### Alıntı
===============
YER: Adana Tabip Odası Toplantı salonu
TARİH: 11.10.2014
KATILIMCILAR
DERNEK, VAKIF VE GİRİŞİMLER
1/ THE (Özlem SÜSLÜOĞLU – Adana Şb. Temsilcisi )
2/ KA-DER (Ferah NALCI –Adana Şb. Temsilcisi)
3/ ÇUKUROVA GAZETECİLER CEMİYETİ (M.Ömer ÜNEY –YK Üyesi)
4/ ATO (Dr H.Neslihan ÖNENLİ-MUNGAN. Oda başkanı)
5/ TİHV (Mustafa ÇİNKILIÇ – Adana Temsilcisi)
6/ AESOB (Nihat SÖZÜTEK-Başkan Yardımcısı-Görüşlerini yazılı yolladı)
7/ TMMOB-ZMO (Aygün MAVRUK –ZMO Adana Şb.Temsilcisi)
SENDİKALAR
1/ Eğitim Sen sendikası (Cemil ÖZEN Adana Şb. YK. Üyesi)
KANAAT ÖNDERİ VE BİREYLER
1/ Gülay USTAKAPI (Avukat)
GOZLEMCİLER
1/ Rukiye ÇİNKILIÇ (CHP Adana İl Kadın Kol. Bşk.)
2/ Nevin BİÇER (CHP Adana/Seyhan içesi Kadın Kol. Bşk.)
KATILAN MİLLETVEKİLLERİ
Katılan milletvekili olmadı
BELEDİYE BAŞKANLARI
Katılan Belediye Başkanı olmadı
MESAJ YOLLAYANLAR
DİĞER KATILIMCILAR
MEDYA
Yeni Adana Gazetesi
MODERATÖR THE (Özlem SÜSLÜOĞLU – Adana Şb. Temsilcisi )
KONULAR
GENEL KONU: “Ortadoğu’ da değişen dengeler ve Türkiye’ nin Dış Politikası”
YEREL KONU : “ Toplu taşım ücretlerine zam ”
KONUŞULANLAR
GENEL KONU: “Ortadoğu’ da değişen dengeler ve Türkiye’ nin Dış Politikası”
===============
### Veri Kesiti

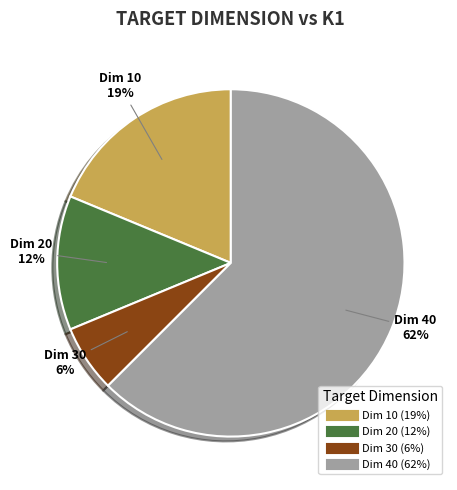

Is there a majority slice in this chart?

Yes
===============
### Yazılı Görev
Adana Tabip Odası toplantısına ilişkin metinde "3/ ÇUKUROVA GAZETECİLER" ifadesiyle başlayıp "Şb. YK. Üyesi)" ifadesiyle biten bölümü hiçbir değişiklik yapmadan yazınız.

### Yanıt Aşağıdadır
3/ ÇUKUROVA GAZETECİLER CEMİYETİ (M.Ömer ÜNEY –YK Üyesi)
4/ ATO (Dr H.Neslihan ÖNENLİ-MUNGAN. Oda başkanı)
5/ TİHV (Mustafa ÇİNKILIÇ – Adana Temsilcisi)
6/ AESOB (Nihat SÖZÜTEK-Başkan Yardımcısı-Görüşlerini yazılı yolladı)
7/ TMMOB-ZMO (Aygün MAVRUK –ZMO Adana Şb.Temsilcisi)
SENDİKALAR
1/ Eğitim Sen sendikası (Cemil ÖZEN Adana Şb. YK. Üyesi)